Устину тут же рассказали, как Кузиха оговаривает Макара Булавина. Устин горько усмехнулся, сказал:
– Слушай, баба, когда тебя будут хоронить, то надо положить на живот, чтобы твой язык рос в нутро земное, не то прорастет на могиле и снова будет оговаривать людей. Ходи и подрезай, докука жуткая.
– С чего ему расти-то? – побледнела Кузиха. – Я ить крещеная. С дьяволом делов не веду.
– Оттого, что тебе будет скучно лежать без вранья. Вот и будет расти. А счас брысь, стерва! – рыкнул Устин и огрел плетью Кузиху по тонким, как спички, ногам.
Скоро рассказанное Кузихой обросло невероятными подробностями, и уже говорили, что дьявол и Макар схватились бороться. Макар положил дьявола на лопатки, тот обиделся, дунул на Макарушку, и он стал мухой.
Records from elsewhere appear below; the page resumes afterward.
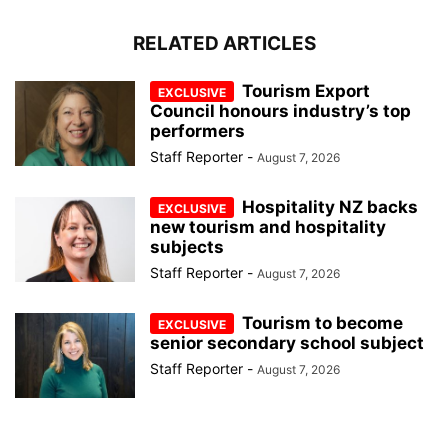
RELATED ARTICLES
Tourism Export
Council honours industry’s top
performers
Staff Reporter
-
August 7, 2026
Hospitality NZ backs
new tourism and hospitality
subjects
Staff Reporter
-
August 7, 2026
Tourism to become
senior secondary school subject
Staff Reporter
-
August 7, 2026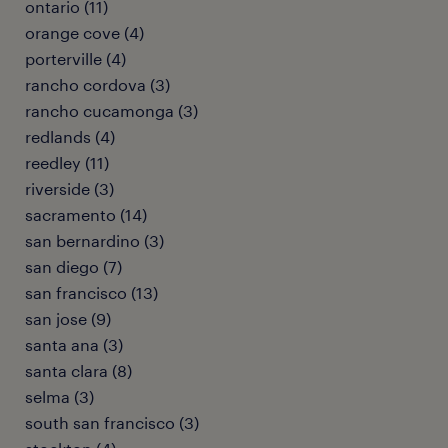
ontario (11)
orange cove (4)
porterville (4)
rancho cordova (3)
rancho cucamonga (3)
redlands (4)
reedley (11)
riverside (3)
sacramento (14)
san bernardino (3)
san diego (7)
san francisco (13)
san jose (9)
santa ana (3)
santa clara (8)
selma (3)
south san francisco (3)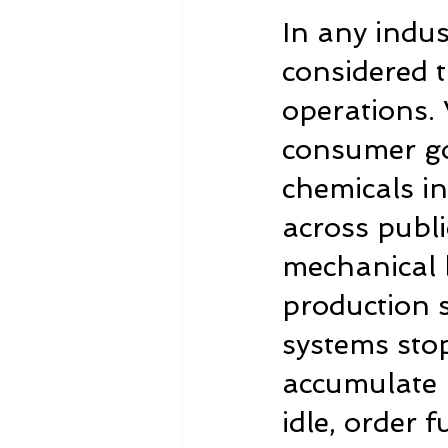
In any indus
considered t
operations. 
consumer goo
chemicals in
across publi
mechanical 
production s
systems sto
accumulate r
idle, order 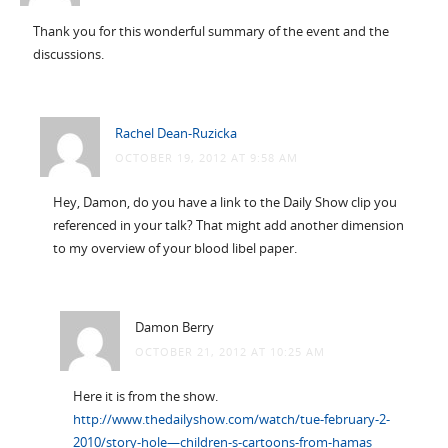
Thank you for this wonderful summary of the event and the
discussions.
Rachel Dean-Ruzicka
OCTOBER 19, 2012 AT 9:58 AM
Hey, Damon, do you have a link to the Daily Show clip you
referenced in your talk? That might add another dimension
to my overview of your blood libel paper.
Damon Berry
OCTOBER 21, 2012 AT 10:25 AM
Here it is from the show.
http://www.thedailyshow.com/watch/tue-february-2-
2010/story-hole—children-s-cartoons-from-hamas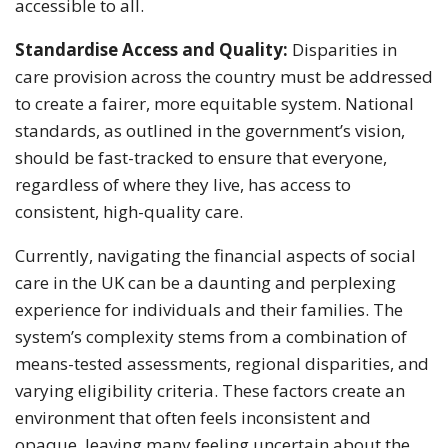
accessible to all.
Standardise Access and Quality:
Disparities in
care provision across the country must be addressed
to create a fairer, more equitable system. National
standards, as outlined in the government’s vision,
should be fast-tracked to ensure that everyone,
regardless of where they live, has access to
consistent, high-quality care.
Currently, navigating the financial aspects of social
care in the UK can be a daunting and perplexing
experience for individuals and their families. The
system’s complexity stems from a combination of
means-tested assessments, regional disparities, and
varying eligibility criteria. These factors create an
environment that often feels inconsistent and
opaque, leaving many feeling uncertain about the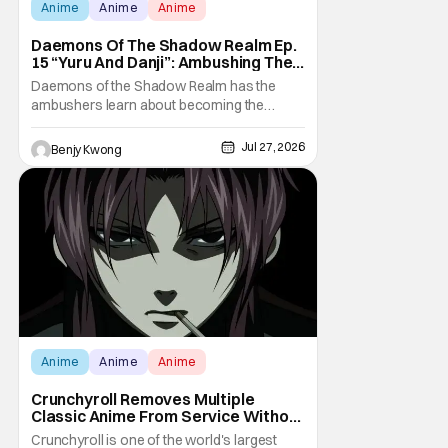
Anime
Anime
Anime
Daemons Of The Shadow Realm Ep.
15 “Yuru And Danji”: Ambushing The
Ambushers [Review]
Daemons of the Shadow Realm has the
ambushers learn about becoming the
ambushed in Ep. 15 "Yuru and Danji". All after
some fairly serious family drama between
Jul 27, 2026
Benjy Kwong
the titular Yuru and his best friend / brother
figure Danji. Fortunately, it seems that they
still have some sort of bond with each other
Anime
Anime
Anime
Crunchyroll Removes Multiple
Classic Anime From Service Without
Warning
Crunchyroll is one of the world's largest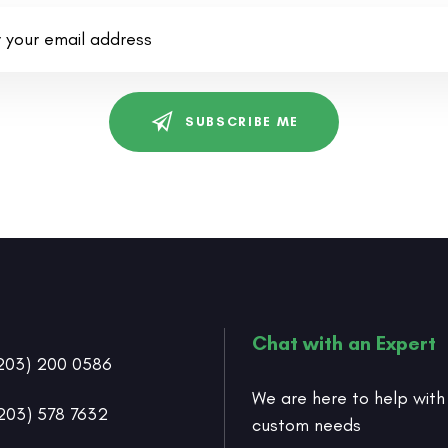
SUBSCRIBE ME
Chat with an Expert
203) 200 0586
We are here to help with
203) 578 7632
custom needs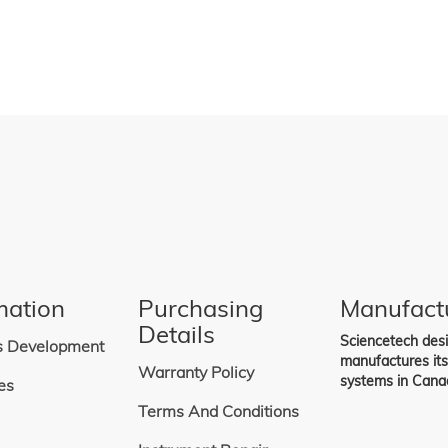
mation
Purchasing
Manufact
Details
Sciencetech des
s Development
manufactures it
Warranty Policy
systems in Cana
es
Terms And Conditions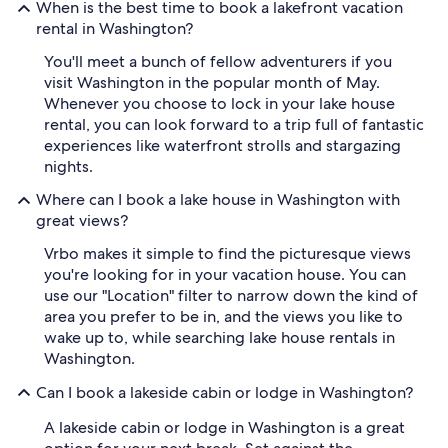
When is the best time to book a lakefront vacation
rental in Washington?
You'll meet a bunch of fellow adventurers if you
visit Washington in the popular month of May.
Whenever you choose to lock in your lake house
rental, you can look forward to a trip full of fantastic
experiences like waterfront strolls and stargazing
nights.
Where can I book a lake house in Washington with
great views?
Vrbo makes it simple to find the picturesque views
you're looking for in your vacation house. You can
use our "Location" filter to narrow down the kind of
area you prefer to be in, and the views you like to
wake up to, while searching lake house rentals in
Washington.
Can I book a lakeside cabin or lodge in Washington?
A lakeside cabin or lodge in Washington is a great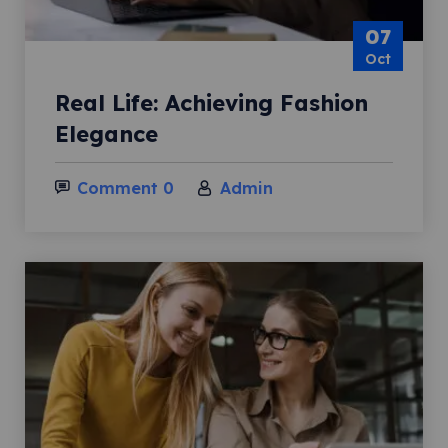
07
Oct
Real Life: Achieving Fashion
Elegance
Comment 0
Admin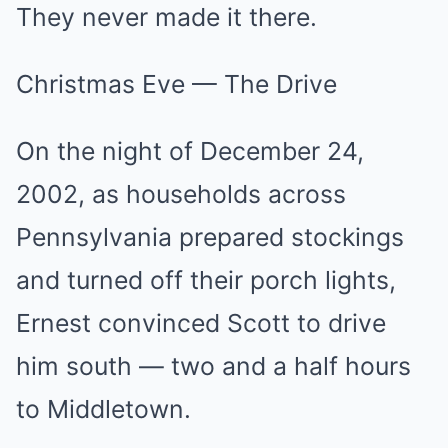
They never made it there.
Christmas Eve — The Drive
On the night of December 24,
2002, as households across
Pennsylvania prepared stockings
and turned off their porch lights,
Ernest convinced Scott to drive
him south — two and a half hours
to Middletown.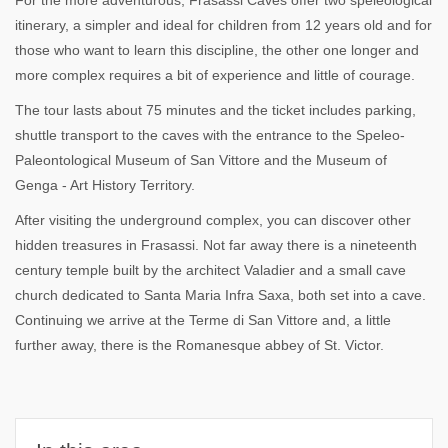
For the more adventurous, Frasassi Caves offer two speleological
itinerary, a simpler and ideal for children from 12 years old and for
those who want to learn this discipline, the other one longer and
more complex requires a bit of experience and little of courage.
The tour lasts about 75 minutes and the ticket includes parking,
shuttle transport to the caves with the entrance to the Speleo-
Paleontological Museum of San Vittore and the Museum of
Genga - Art History Territory.
After visiting the underground complex, you can discover other
hidden treasures in Frasassi. Not far away there is a nineteenth
century temple built by the architect Valadier and a small cave
church dedicated to Santa Maria Infra Saxa, both set into a cave.
Continuing we arrive at the Terme di San Vittore and, a little
further away, there is the Romanesque abbey of St. Victor.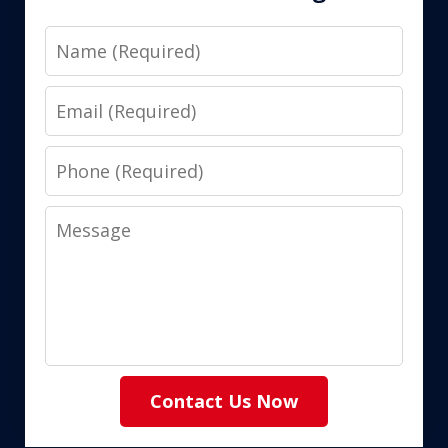
Name
Email
Phone
Message
Contact Us Now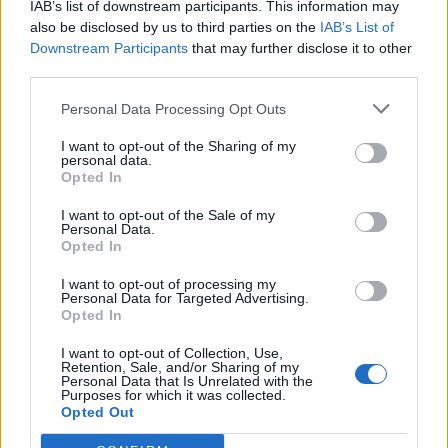
IAB’s list of downstream participants. This information may
also be disclosed by us to third parties on the
IAB’s List of
Downstream Participants
that may further disclose it to other
third parties.
Personal Data Processing Opt Outs
Sportas
2021-07-28 06:44
I want to opt-out of the Sharing of my
personal data.
Legendinis Kretingos „Minijos“ kapitonas
Opted In
Ramutis Trumpenskas
(1)
I want to opt-out of the Sale of my
Personal Data.
Opted In
I want to opt-out of processing my
Personal Data for Targeted Advertising.
Opted In
I want to opt-out of Collection, Use,
Retention, Sale, and/or Sharing of my
Personal Data that Is Unrelated with the
Purposes for which it was collected.
Opted Out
Но и тут Макар не унялся, сел дьяволу на нос и давай щекотать да кусать. Вот въедливый старик. Тогда дьявол превратил его в комара, потом в таракана и загнал в щель печную. Потом дьявол смилостивился, и Макар снова стал Макаром. Кто-то видел на кладбище привидение в образе пса. Другой видел, как пес летел в облаках, распластав лапищи. Третий – будто над кладбищем горел огненный крест. Это знак к войне…
И пошло, покатилось. На хмельную голову чего только не придумаешь.
Устин взял четверть спирта и зашел к Шишкановым. Выпили, разговорились. Шишканов сказал:
– Играешь ты с огнем, Устин. Ешь с нами, пьешь спирт. Узнают – худо будет.
– А ты тоже поостерегись. Наши нацелились на тебя. От бога, мол, отрекся, не молится, народ колготит против властей. Смотри. Мне что, могут отлучить на время от братии, молитва, пост, то да се – на том и сядут. А вот тебя могут оговорить и в распыл пустить. Вона Макара уже оговаривают. А людская молва, как уросливый конь: разнесет, растреплет, а уж люди внакладке не останутся, наши помогут.
– Кузиха баба тонкая. Зря ее кто-то принимает как шалоумную. Ума не занимать. Сегодня Макар – дьявол, завтра он – бунтовщик. Ты прав, надо быть осторожнее ему и нам. Макара я люблю и в обиду не дам.
Услышав сплетни, забеспокоилась и Анисья Хомина:
– Слышал, Евтих, а Евтих, что говорят про Макара люди?
– Слышал. Враки все это. Видел я этого пса на привязи у одного человека в Божьем Поле.